Bewohner im Glashaus Sat.1

Diesmal wurden zu Beginn 14 Bewohner in zwei Wohnbereiche aufgeteilt: ein spartanisch eingerichtetes „Blockhaus“ mit Berghüttenflair inklusive Hühnerstall stand einem futuristischen „Glashaus“ mit modernster Technik gegenüber. Eine Roboterdame namens Temi interagierte dort mit den Bewohnern. Weder im Glashaus noch im Blockhaus mussten die Kandidaten echte Entbehrungen hinnehmen, hungern oder vor sich hinvegetieren. Stattdessen boten beide Wohnbereiche unterschiedliche Lebenswelten, die jeweils ihre Vorzüge besaßen. Weiterhin gab es hin und wieder Matches, jedoch im Vergleich zu früher viel seltener und deutlich kostengünstiger.

Karnevalsparty im Blockhaus Sat.1

Besonderer Clou der 13. Staffel war, dass die Bewohner – entgegen des Ursprungskonzepts – Informationen von draußen bekamen. Genauer gesagt erhielten sie Sterne-Bewertungen und Kommentare der Zuschauer als Feedback ins Glashaus gespielt – was zu Verunsicherungen bei den Bewohnern und einem Überdenken ihres Verhaltens führen sollte. Wer von den Zuschauern gut bewertet wurde, durfte sich über Belohnungen freuen oder sich einen Wunsch erfüllen – und wurde zum Beispiel vor einer Nominierung geschützt. Zudem hatten die Zuschauer Einfluss darauf, welche Bewohner in den jeweils anderen Bereich wechseln dürfen, doch auch die Bewohner selbst konnten dies durch eigene Leistung beeinflussen.

Die Bewohner werden von Jochen Schropp (l.) und einem Arzt über die Corona-Pandemie informiert.

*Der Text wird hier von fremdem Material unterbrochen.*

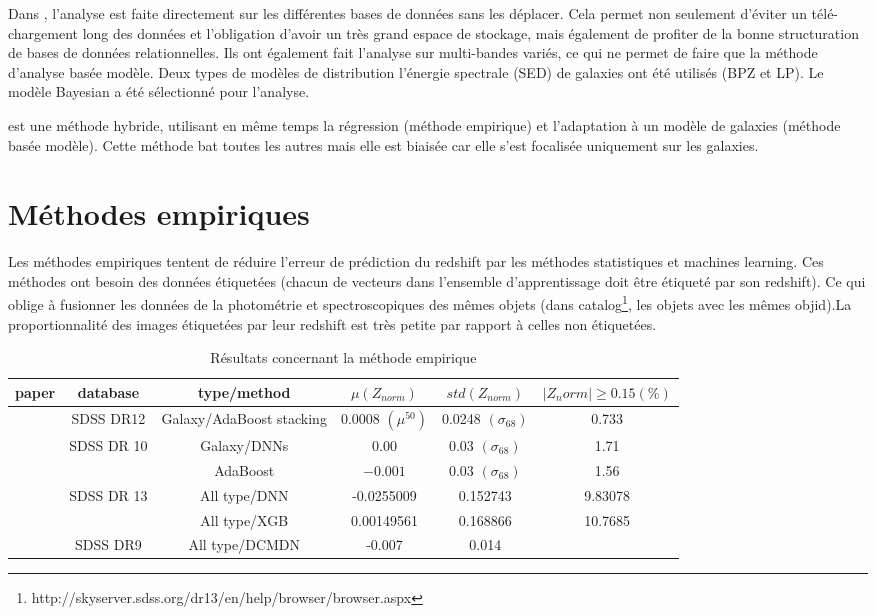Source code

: Dans \cite{sql}, l'analyse est faite directement sur les différentes bases de données sans les déplacer. Cela permet non seulement d'éviter un télé-chargement long des données et l'obligation d'avoir un très grand espace de stockage, mais également de profiter de la bonne structuration de bases de données relationnelles. Ils ont également fait l'analyse sur multi-bandes variés, ce qui ne permet de faire que la méthode d'analyse basée modèle. Deux types de modèles de distribution l'énergie spectrale (SED) de galaxies ont été utilisés (BPZ et LP). Le modèle Bayesian a été sélectionné pour l'analyse. 

\cite{photoredSDSS} est une méthode hybride, utilisant en même temps la régression (méthode empirique) et l'adaptation à un modèle de galaxies (méthode basée modèle). Cette méthode bat toutes les autres mais elle est biaisée car elle s'est focalisée uniquement sur les galaxies.

\section{Méthodes empiriques}
Les méthodes empiriques tentent de réduire l'erreur de prédiction du redshift par les méthodes statistiques et machines learning. Ces méthodes ont besoin des données étiquetées (chacun de vecteurs dans l'ensemble d'apprentissage doit être étiqueté par son redshift). Ce qui oblige à fusionner les données de la photométrie et spectroscopiques des mêmes objets (dans catalog\footnote{http://skyserver.sdss.org/dr13/en/help/browser/browser.aspx}, les objets avec les mêmes objid).La proportionnalité des images étiquetées par leur redshift est très petite par rapport à celles non étiquetées.  

\begin{table}[!ht]
\centering    
\begin{tabular}{|c|c|c|c|c|c|}
    \hline paper & database & type/method & $\mu(Z_{norm})$ & $std(Z_{norm})$ & $|Z_norm|\ge0.15 (\%)$\\
    
    \hline 
    \cite{stack} & SDSS DR12 & Galaxy/AdaBoost stacking & 0.0008 $(\mu^{50})$ & 0.0248 $(\sigma_{68})$ & 0.733 \\
    \hline
    
    \multirow{2}{1cm}{\cite{ben}} & \multirow{2}{1cm}{SDSS DR 10} & Galaxy/DNNs & 0.00 & 0.03 $(\sigma_{68})$ & 1.71 \\
    \cline{3-6}
    & & AdaBoost & $-0.001$ & 0.03 $(\sigma_{68})$ & 1.56\\
    
    \hline
        \multirow{2}{1cm}{\cite{meuphirim}} & \multirow{2}{1cm}{SDSS DR 13}  & All type/DNN & -0.0255009 & 0.152743 & 9.83078\\
        \cline{3-6}
        & & All type/XGB & 0.00149561 & 0.168866 & 10.7685 \\
    \hline
        \cite{isanto} & SDSS DR9 & All type/DCMDN & -0.007 & 0.014 & \\
    \hline
    
\end{tabular}
    \caption{Résultats concernant la méthode empirique}
    \label{empirique}
\end{table}

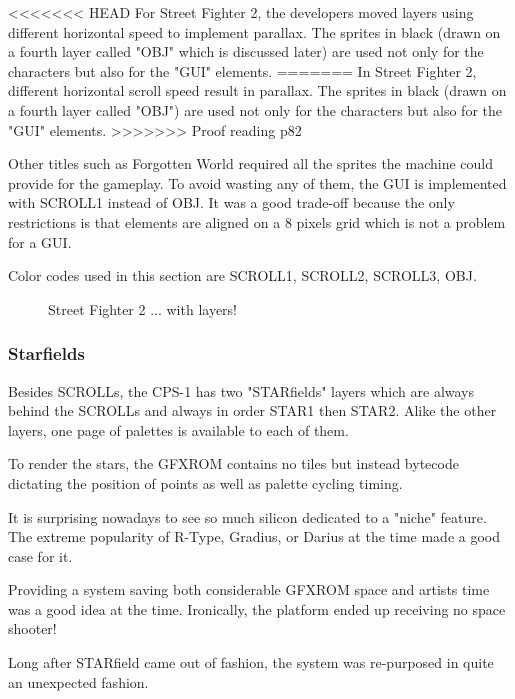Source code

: <<<<<<< HEAD
For Street Fighter 2, the developers moved layers using different horizontal speed to implement parallax. The sprites in black (drawn on a fourth layer called "OBJ" which is discussed later) are used not only for the characters but also for the "GUI" elements.
=======
In Street Fighter 2, different horizontal scroll speed result in parallax. The sprites in black (drawn on a fourth layer called "OBJ") are used not only for the characters but also for the "GUI" elements.
>>>>>>> Proof reading p82

Other titles such as Forgotten World required all the sprites the machine could provide for the gameplay. To avoid wasting any of them, the GUI is implemented with SCROLL1 instead of OBJ. It was a good trade-off because the only restrictions is that elements are aligned on a 8 pixels grid which is not a problem for a GUI.

Color codes used in this section are  SCROLL1,  SCROLL2,  SCROLL3,  OBJ.

\vfill
\begin{figure}[!b]
 \caption*{Street Fighter 2 ... with layers!}%
 \end{figure}%
\pagebreak


\subsubsection{Starfields}
Besides SCROLLs, the CPS-1 has two "STARfields" layers which are always behind the SCROLLs and always in order STAR1 then STAR2. Alike the other layers, one page of palettes is available to each of them.

To render the stars, the GFXROM contains no tiles but instead bytecode dictating the position of points as well as palette cycling timing.

It is surprising nowadays to see so much silicon dedicated to a "niche" feature. The extreme popularity of R-Type, Gradius, or Darius at the time made a good case for it.

Providing a system saving both considerable GFXROM space and artists time was a good idea at the time. Ironically, the platform ended up receiving no space shooter! 

Long after STARfield came out of fashion, the system was re-purposed in quite an unexpected fashion.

Sat.1

In die Geschichte ging die 13. Staffel vor allem ein, weil sie während des Ausbruchs der Corona-Pandemie stattfand – wovon die von der Außenwelt isolierten Bewohner zunächst überhaupt nichts mitbekamen. Erst am 17. März 2020, in einer live übertragenen Sondersendung, erfuhren die sichtlich geschockten Bewohner davon, als Moderator Jochen Schropp sie zusammen mit einem Arzt und einem Einspielfilm darüber unterrichtete, was gerade in der Welt passierte.

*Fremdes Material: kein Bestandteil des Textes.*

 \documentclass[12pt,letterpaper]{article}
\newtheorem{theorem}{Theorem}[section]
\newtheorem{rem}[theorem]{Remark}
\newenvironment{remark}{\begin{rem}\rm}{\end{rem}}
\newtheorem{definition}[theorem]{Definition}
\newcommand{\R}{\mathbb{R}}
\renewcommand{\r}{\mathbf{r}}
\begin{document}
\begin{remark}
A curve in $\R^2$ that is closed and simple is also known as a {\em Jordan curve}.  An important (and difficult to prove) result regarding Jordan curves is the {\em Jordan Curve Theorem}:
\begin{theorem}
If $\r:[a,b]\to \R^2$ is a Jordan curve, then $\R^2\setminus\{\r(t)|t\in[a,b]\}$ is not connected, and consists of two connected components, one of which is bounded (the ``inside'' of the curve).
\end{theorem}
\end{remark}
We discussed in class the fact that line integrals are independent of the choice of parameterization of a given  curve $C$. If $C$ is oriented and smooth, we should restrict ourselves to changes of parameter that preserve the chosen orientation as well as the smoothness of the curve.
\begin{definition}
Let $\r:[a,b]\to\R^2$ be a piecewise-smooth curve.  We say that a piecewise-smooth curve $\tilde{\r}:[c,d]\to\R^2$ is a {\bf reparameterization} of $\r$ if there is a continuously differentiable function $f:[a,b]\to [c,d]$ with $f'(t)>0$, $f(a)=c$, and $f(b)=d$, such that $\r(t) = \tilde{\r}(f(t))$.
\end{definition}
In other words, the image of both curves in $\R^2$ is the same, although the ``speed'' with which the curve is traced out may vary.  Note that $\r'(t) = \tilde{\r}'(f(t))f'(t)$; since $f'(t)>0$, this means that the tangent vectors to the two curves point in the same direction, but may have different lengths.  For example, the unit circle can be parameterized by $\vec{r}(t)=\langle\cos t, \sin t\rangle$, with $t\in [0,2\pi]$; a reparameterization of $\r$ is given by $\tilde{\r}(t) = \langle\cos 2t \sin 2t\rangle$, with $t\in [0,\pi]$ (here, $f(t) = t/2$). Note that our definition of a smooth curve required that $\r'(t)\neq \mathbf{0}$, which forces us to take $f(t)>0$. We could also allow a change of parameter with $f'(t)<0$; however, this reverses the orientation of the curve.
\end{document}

Die Bewohner sind sichtlich geschockt von der Nachricht. Sat.1

Großes Zuschauerinteresse an der Staffel stellte sich jedoch trotzdem nicht ein. Schon im Vorfeld enstand nicht unbedingt der Eindruck, dass Sat.1 für „Big Brother“ viel die Werbetrommel rührte. Es wirkte stets so, als würde der Sender nur mit angezogener Handbremse fahren und dem Format nur geringe Priorität einräumen. Diverse handwerkliche Mängel und Fehlentscheidungen taten ihr Übriges: So gab es zum ersten Mal seit 2004 bei einer Normalo-Staffel keinen 24-Stunden-Livestream mehr, darüber hinaus verzichtete man aus unerfindlichen Gründen auf Tageszusammenfassungen am Wochenende. Zu allem Überfluss ließ man aufgrund gesunkener Quoten nachträglich Ex–„DSDS“-Kandidat Menowin Fröhlich sowie die erfahrenen Reality-TV-Darsteller Jade Übach und Serkan Yavuz einziehen, die zu den restlichen, angenehm „normalen“ Bewohnern wie Gina, Pat, Rebecca und Tim überhaupt nicht passten. Zum Sieger der 100.000 Euro gewählt wurde Cedric Beidinger, der kurz darauf in die Schlagzeilen kam, weil er eine Liaison mit Reality-TV-Luxuslady Claudia Obert einging.

Die Finalisten der 13. Staffel: (v. l.) Vanessa, Gina, Cedric, Philipp, Pat und RebeccaSat.1

Im Schnitt verfolgten die Staffel in Sat.1 zwischen 800.000 und einer Million Zuschauer. Verglichen mit den späteren Staffeln bei RTL Zwei fiel der Unterschied gar nicht mal so eklatant aus. Problematisch war allerdings die Tatsache, dass gerade junge Zuschauer in der Zielgruppe der 14- bis 49-Jährigen der Sendung fernblieben und die Marktanteile in dieser Altersklasse mit durchschnittlich 5,7 Prozent ungenügend waren – weshalb eine weitere Staffel erneut in weite Ferne rückte.